Les communautarismes et le management
Les communautarismes et le management
mercredi 1 septembre 2010
Nous avons eu de nombreux échanges, suite à nos derniers articles sur la corrélation qu’il pouvait y avoir entre le management de nos entreprises et le sport. Il en est ressorti, entre autres, que nos réflexions pouvaient avoir des déclinaisons dans différents domaines de notre vie courante et de notre environnement.
Ainsi, notre première réflexion porte sur un sujet de société récurrent qui alimente les conversations depuis le zinc du bar jusqu’aux plus hautes sphères de l’état. Il s’agit du communautarisme.
En effet, notre histoire est jalonnée d’intégrations de différentes communautés et l’on peut ainsi observer différentes formes de communautarisme que l’on peut rapprocher des groupes de population à l’intérieur des entreprises :
•Le communautarisme stratégique ; On se rassemble par religion, ethnie, provenance, mode de vie, entreprises, de manière à s’entraider afin de mieux intégrer le territoire sur lequel on se trouve.
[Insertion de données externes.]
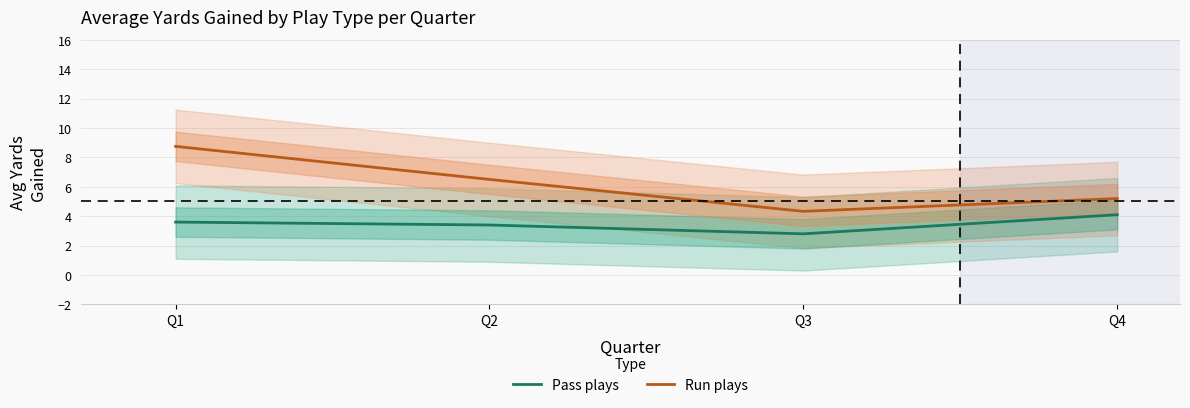

What is the difference between the second highest and second lowest values in the Run plays series?

1.3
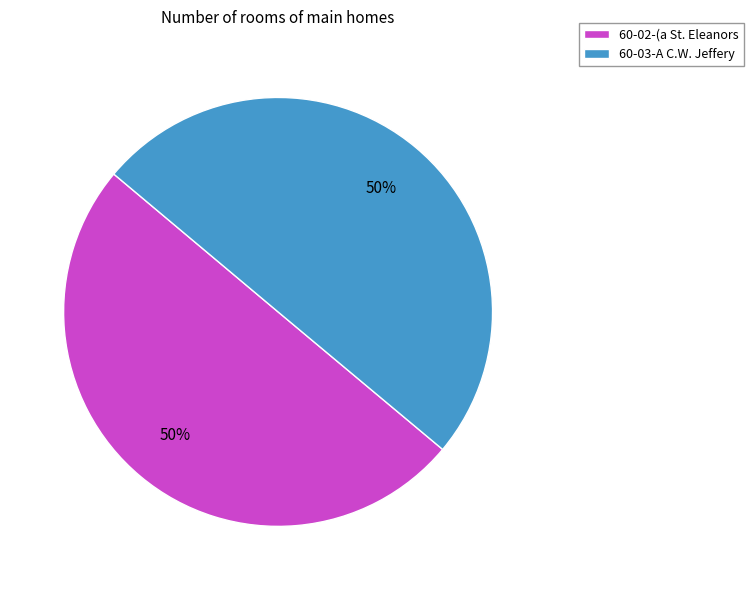

What is the ratio of the value at 60-02-(a St. Eleanors to the value at 60-03-A C.W. Jeffery?

1.0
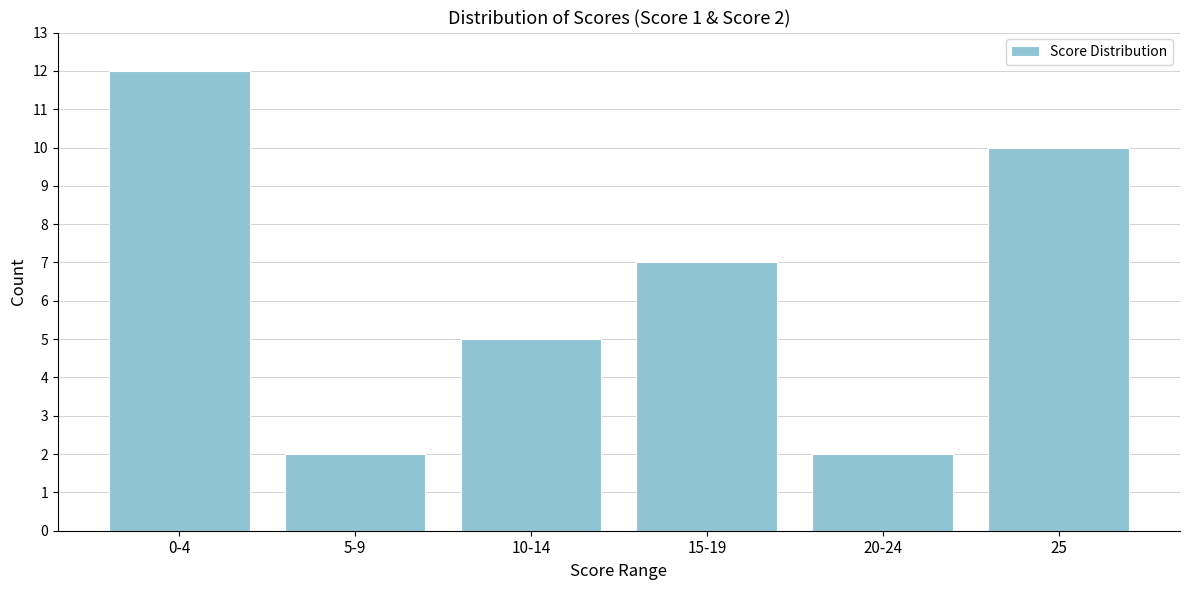

Reading left to right, list all the values displayed in this chart.

12	2	5	7	2	10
On y entretient ses particularismes tout en restant en symbiose avec le territoire. On peut citer l’exemple de la communauté chinoise à Paris ou New York.
oAnalogie managériale :
Ce communautarisme là est très intéressant d’un point de vue managérial car c’est ce que tout bon manager essayera de favoriser en développant des valeurs et des projets communs à tous ses employés tout en se servant de son « territoire », son marché et ses règles comme de leviers ou d’opportunités pour faire prospérer ses valeurs et sa communauté.
•Le communautarisme de défense : On se rassemble pour se défendre contre un territoire dont les règles ou le fonctionnement nous semble « défavorables ». Le but devient donc de développer des comportements « déviants » au territoire en question, afin de le rendre plus favorable à la communauté, en créant un nouveau « territoire» en opposition au territoire existant.
oVision managériale : Ce communautarisme là existe également dans l’entreprise et le manager voudra l’éviter à tout prix. Il existe bien souvent au sein d’une organisation de par le manque de repères perçu par les collaborateurs. La nature ayant horreur du vide, ceux-ci se créent de nouveaux repères ou objectifs par groupes afin de mieux « gérer » leur environnement direct. Aux risques que les intérêts du groupe ainsi créé ne soit pas les mêmes que ceux de l’organisation dont ils font partie.
Un travail sur la communication des valeurs et les objectifs de l’entreprise sera, dans ce cas, nécessaire afin de les revendre aux communautés et leur montrer que l’intérêt du groupe est d’œuvrer pour l’intérêt de l’entreprise ou du service.
Comme le montrent les évènements récents, plus le manager laisse perdurer la constitution de communauté de défense, plus il sera difficile de trouver des angles de communication efficaces pour que ces communautés deviennent « stratégiques » et œuvrent dans l’intérêt de l’ensemble du territoire.
•Le communautarisme choisi: il répond simplement au besoin social ou spirituel de chacun. Ce communautarisme permet de s'insérer dans un groupe social "gratuitement". Il ne permet pas forcément de faire progresser ou de progresser sur le territoire, mais permet de mieux le vivre. Il fait partie du cercle intime de chacun. Certains réseaux sociaux correspondent à ce besoin très fort pour l'homme de se regrouper. Il n'est pas dangereux tant que les règles et valeurs du territoire sont favorables à son épanouissement. Il peut se transformer en communautarisme de défense dès qu'un danger pour le groupe ou un individu du groupe est perçu.
oVision managériale : Un manager laissera se développer ces communautés tout en prêtant une attention particulière à leur développement et en les utilisant parfois.